Romario, who was elected to the Brazilian Chamber of Deputies in the 2010 elections as a Socialist Party representative, has been a staunch critic of the administration behind the World Cup and continues to denounce the alleged corruption around the event.
"When it was announced that the 2014 edition would be hosted by Brazil, I celebrated a lot," the 48-year-old told the Times of India.
"I had pointed out two things: Brazil had conditions not only to host the World Cup, but also to organise the greatest one. I remain attached to the first idea, but soon after we got the hosting rights, I gave up the second one due to the different issues.
"Things didn't happen the way they should have. We've had problems, a lot not seen by the public or international media and the tournament isn't going to be the best of all time.
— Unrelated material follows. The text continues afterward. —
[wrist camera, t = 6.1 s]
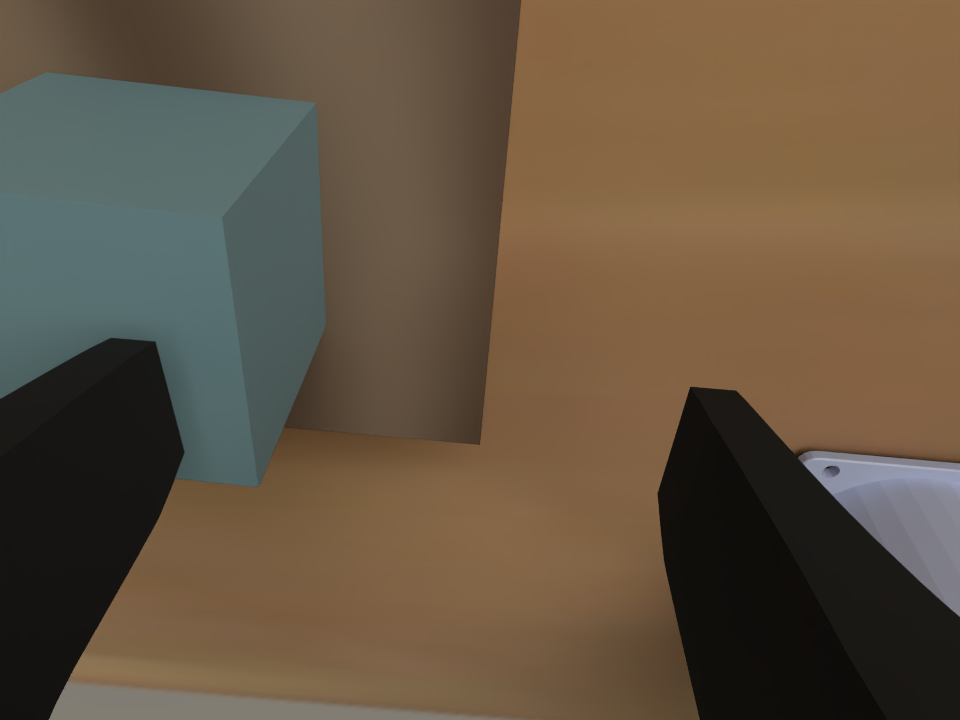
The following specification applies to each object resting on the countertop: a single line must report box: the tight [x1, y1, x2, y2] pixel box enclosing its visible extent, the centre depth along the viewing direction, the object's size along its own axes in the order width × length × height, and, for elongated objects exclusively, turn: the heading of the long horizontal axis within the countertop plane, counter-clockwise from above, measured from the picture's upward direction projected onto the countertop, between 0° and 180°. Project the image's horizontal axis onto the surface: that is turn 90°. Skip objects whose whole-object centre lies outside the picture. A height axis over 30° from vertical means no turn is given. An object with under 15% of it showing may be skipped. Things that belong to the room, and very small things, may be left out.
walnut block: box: [0, 0, 521, 445], centre depth 16 cm, size 12×12×4 cm
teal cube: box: [0, 72, 326, 487], centre depth 12 cm, size 5×5×5 cm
I don't want to make things bad but we need to have a post-tournament inquest.
"You saw the Confederations Cup protests last year, which showed the problems in Brazilian society. But now with the success of the World Cup, all these problems, the excessive spending and corruption has been pushed to the background."
Romario, a World Cup winner in 1994, insists he is still a football supporter and is desperate to see Verde-Amarela lift the trophy despite a tricky semi-final with Germany, who he formerly branded favourites.
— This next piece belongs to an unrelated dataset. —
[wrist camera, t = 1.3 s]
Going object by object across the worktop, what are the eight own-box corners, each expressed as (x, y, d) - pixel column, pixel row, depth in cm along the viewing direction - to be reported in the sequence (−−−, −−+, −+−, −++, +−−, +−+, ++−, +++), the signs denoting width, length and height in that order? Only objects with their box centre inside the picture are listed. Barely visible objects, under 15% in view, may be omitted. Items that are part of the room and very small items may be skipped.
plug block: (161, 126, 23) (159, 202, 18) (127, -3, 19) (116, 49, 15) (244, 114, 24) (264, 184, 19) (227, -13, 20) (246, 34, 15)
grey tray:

"I stick to what I said last year," he added when asked whether he still believed Joachim Low's men would win the cup.
"But I want Brazil to beat the Germans, who are a very tough team, in the semi-finals and go on to lift the trophy again. It is an incredible feeling. It has become that much more difficult without Thiago Silva and Neymar.
"This Brazilian team isn't as great as those in the past, but still they have it in them to lift the title at home."